De l’article de M. Petit ressort de manière assez limpide, naïve même, la conception de la démocratie et de la république qui est celle de beaucoup de ses semblables et des autorités morales, que l’on peut résumer par cette boutade : nous n’avons jamais empêché personne de penser comme nous…, pour les autres ce sera plus dangereux et compliqué !

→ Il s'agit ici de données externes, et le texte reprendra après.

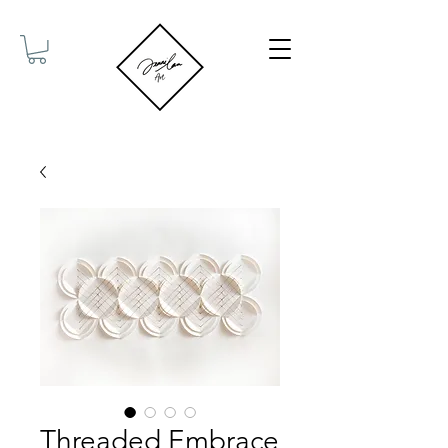
Threaded Embrace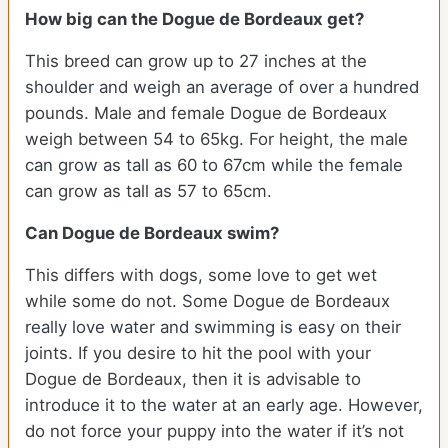
How big can the Dogue de Bordeaux get?
This breed can grow up to 27 inches at the
shoulder and weigh an average of over a hundred
pounds. Male and female Dogue de Bordeaux
weigh between 54 to 65kg. For height, the male
can grow as tall as 60 to 67cm while the female
can grow as tall as 57 to 65cm.
Can Dogue de Bordeaux swim?
This differs with dogs, some love to get wet
while some do not. Some Dogue de Bordeaux
really love water and swimming is easy on their
joints. If you desire to hit the pool with your
Dogue de Bordeaux, then it is advisable to
introduce it to the water at an early age. However,
do not force your puppy into the water if it’s not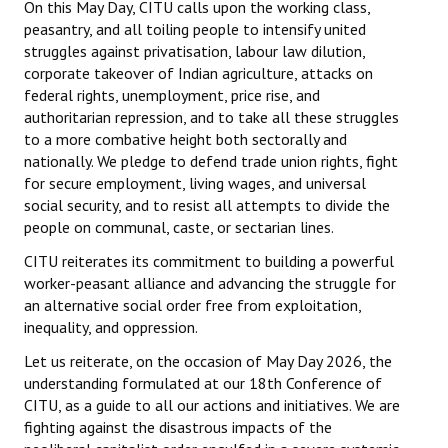
On this May Day, CITU calls upon the working class,
peasantry, and all toiling people to intensify united
struggles against privatisation, labour law dilution,
corporate takeover of Indian agriculture, attacks on
federal rights, unemployment, price rise, and
authoritarian repression, and to take all these struggles
to a more combative height both sectorally and
nationally. We pledge to defend trade union rights, fight
for secure employment, living wages, and universal
social security, and to resist all attempts to divide the
people on communal, caste, or sectarian lines.
CITU reiterates its commitment to building a powerful
worker-peasant alliance and advancing the struggle for
an alternative social order free from exploitation,
inequality, and oppression.
Let us reiterate, on the occasion of May Day 2026, the
understanding formulated at our 18th Conference of
CITU, as a guide to all our actions and initiatives. We are
fighting against the disastrous impacts of the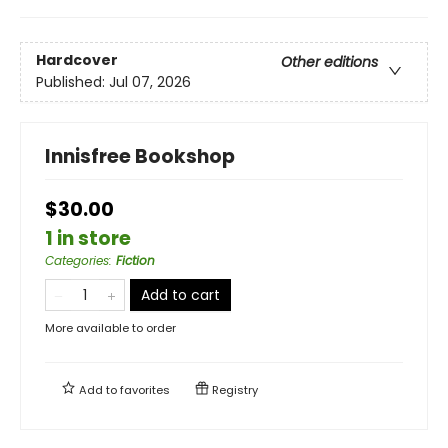
Hardcover
Other editions
Published:
Jul 07, 2026
Innisfree Bookshop
$30.00
1 in store
Categories
:
Fiction
Add to cart
More available to order
Add to
favorites
Registry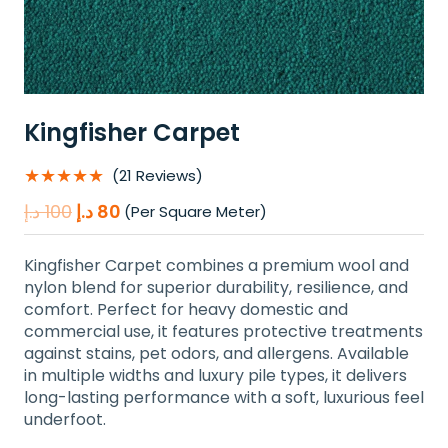
Kingfisher Carpet
★★★★★
(21 Reviews)
Original
Current
د.إ
100
د.إ
80
(Per Square Meter)
price
price
was:
is:
Kingfisher Carpet combines a premium wool and
100 د.إ.
80 د.إ.
nylon blend for superior durability, resilience, and
comfort. Perfect for heavy domestic and
commercial use, it features protective treatments
against stains, pet odors, and allergens. Available
in multiple widths and luxury pile types, it delivers
long-lasting performance with a soft, luxurious feel
underfoot.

Cette polémique autour du concept de l’émission de M Taddéï en dit long sur la peur d’un Système décadent, sclérosé, qui perd chaque jour davantage son hégémonie sur les consciences, son emprise sur «le temps de cerveau disponible » de nos compatriotes. Le mauvais brouet européiste, cosmopolite, immigrationniste est devenu indigeste, trop déconnecté du réel vécu par les Français qui aspirent à autre chose.
Pour le pire comme pour le meilleur, internet est passé par là, apportant des audiences très conséquentes aux défenseurs d’une alternative politique, sociale, économique, culturelle. A titre d’exemple dans le domaine purement politique, la vidéo de la présidente du FN mise en ligne sur youtube le 13 janvier, « Marine Le Pen alerte les Français : nos libertés sont en péril » a d’ores et déjà été visionné plus de 216 000 fois.
Bref, la pensée unique mondialiste, déclinée dans ses différentes nuances, défendue par les sempiternels mêmes porte-paroles et autres spécialistes sur des médias parfaitement interchangeables, n’est plus acceptée comme une évidence. Et ça c’est une vraie bonne nouvelle.